Lemang was Mandala’s first upstream transaction in the region since it was established in March 2015 and the Southeast Asia-focused company is backed by global investment firm Kolhberg Kravis Roberts & Co. (KKR).

“For Mandala Energy, this marks an excellent first step in building our South East Asia portfolio. Combining Ramba’s local relationships and knowledge with Mandala’s technical and operational strengths will provide an ideal platform for securing early production whilst pursuing significant upside potential in the Lemang project,” Mandala CEO Barry O’Donnell commented Oct. 5 on the acquisition.

In the Philippines, Australia’s exploration firm Red Emperor Resources NL acquired a 15 percent interest in Otto Energy Ltd.’s Service Contract (SC) 55, located in southwest Palawan Basin for up to $5.63 million.

“Red Emperor is delighted to have been able to complete on a transaction that has the potential to completely redefine the company. After extensive review of many potential projects, the Red Emperor Board have … taken advantage of a depressed oil market that has seen drill rig rates halve and farm-in promotes reduce significantly,” Managing Director Greg Bandy said in the March 2, 2015 transaction.

Malaysian SPACs Targeting Asset Buys

Elsewhere in Asia, the steep downturn in oil markets may encourage some investments from Malaysian special purpose acquisition companies (SPAC) listed on local stock exchange Bursa Malaysia. These firms are given 3 years from listing on the stock exchange to make a qualifying acquisition.

“Current weak oil price environment provides better [bargaining] power for ‘undergraduate’ SPAC … SPACs are cash companies looking for oilfield assets and should potentially be able to negotiate for better pricing especially in the declining oil price environment,” Jason Tan, Malaysia’s HongLeong Investment Bank analyst said in a Dec. 10, 2015 research report.

Reach Energy Berhad, the last SPAC to be listed on Bursa Malaysia in August 2014, is hopeful of completing its first upstream acquisition in the current market environment as asset prices fall in tandem with the slide in oil prices. A senior executive told Bloomberg News Dec. 23, 2015 that the SPAC has shortlisted two upstream assets from over 50 that it evaluated last year and expected to seal a deal earlier this year.

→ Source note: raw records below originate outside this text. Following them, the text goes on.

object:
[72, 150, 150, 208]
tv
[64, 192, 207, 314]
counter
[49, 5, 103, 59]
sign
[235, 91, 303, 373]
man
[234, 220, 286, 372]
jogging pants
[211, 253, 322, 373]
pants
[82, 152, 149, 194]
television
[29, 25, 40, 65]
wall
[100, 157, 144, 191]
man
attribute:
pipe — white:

“This is the best time to buy because oil price is depressed and there are a lot of companies, big and small, rationalizing their portfolios … A lot of the players may say, OK, if I divest here I can get the funds to develop this one because I need the funding, since revenue is down,” Reach’s Managing Director Shahul Hamid Mohd Ismail told Bloomberg News Dec. 22.

One of the acquisition targets that Malaysia’s largest listed SPAC is considering is located in the Asia Pacific.

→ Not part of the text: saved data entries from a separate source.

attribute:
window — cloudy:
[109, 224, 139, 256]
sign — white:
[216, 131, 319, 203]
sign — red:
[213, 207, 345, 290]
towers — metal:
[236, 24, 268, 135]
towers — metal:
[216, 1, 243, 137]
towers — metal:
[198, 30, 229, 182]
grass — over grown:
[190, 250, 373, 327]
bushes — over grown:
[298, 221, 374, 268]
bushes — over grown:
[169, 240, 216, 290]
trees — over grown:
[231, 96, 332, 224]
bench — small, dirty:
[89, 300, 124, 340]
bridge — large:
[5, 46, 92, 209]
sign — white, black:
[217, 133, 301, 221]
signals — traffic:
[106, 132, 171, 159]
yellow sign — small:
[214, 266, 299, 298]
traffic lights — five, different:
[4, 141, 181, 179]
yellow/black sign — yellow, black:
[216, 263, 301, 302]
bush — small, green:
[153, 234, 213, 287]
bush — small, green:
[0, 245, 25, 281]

Meanwhile, Cliq Energy Berhad – another Malaysian SPAC – announced in March 2015 its much-anticipated upstream asset purchase after listing on Bursa Malaysia in April 2013 to raise $118 million (MRY 364.39 million). The company agreed conditionally to pay $117.3 million (MYR 492 million) to Phystech Firm LLP to acquire a 51 percent interest in Phystech II Joint Stock Company.

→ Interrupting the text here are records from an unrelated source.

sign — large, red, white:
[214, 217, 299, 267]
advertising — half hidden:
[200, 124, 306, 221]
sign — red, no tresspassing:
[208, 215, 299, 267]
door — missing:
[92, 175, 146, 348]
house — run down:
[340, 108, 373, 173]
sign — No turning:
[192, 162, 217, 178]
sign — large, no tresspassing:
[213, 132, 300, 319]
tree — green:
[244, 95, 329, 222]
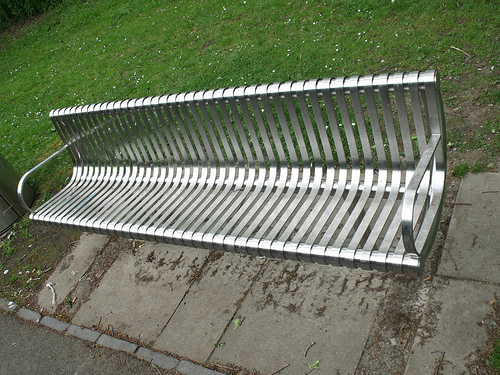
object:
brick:
[135, 345, 179, 373]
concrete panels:
[149, 247, 266, 363]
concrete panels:
[405, 276, 499, 373]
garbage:
[38, 281, 60, 308]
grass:
[5, 4, 498, 69]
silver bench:
[14, 69, 449, 279]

Cliq revealed that Phystech II would give it ownership of two producing onshore oilfields in Kazakhstan’s North Karazhanbas Region, with proved and probable reserves of 39.4 million barrels of oil as at April 1, 2015. The SPAC is awaiting approval of the Securities Commission Malaysia for the Phystec II acquisition proposal which was resubmitted to the authorities Dec. 14, 2015.

Falling Asset Prices Entice Large Players Too

Small firms in Asia aren’t the only ones drawn by falling prices of petroleum assets as larger competitors such as Japan’s trading house Mitsui & Co., Ltd. is on the look-out to acquire distressed oil assets.

“If we wait for oil demand to recover it will take about three years, but we want to avoid conflicting with the oil majors ... it is good timing to find distress assets that small and mid-sized players may be pressured to sell off,” Mitsui’s President and CEO Tatsuo Yasunaga said, as quoted in the Financial Times Jan. 3.

Mitsui is already on the asset acquisition trial, with the company taking a 35 percent stake in the Kipper gas and condensate field offshore Australia from Santos Ltd. in November 2015 for $358.2 million (AUD 520 million).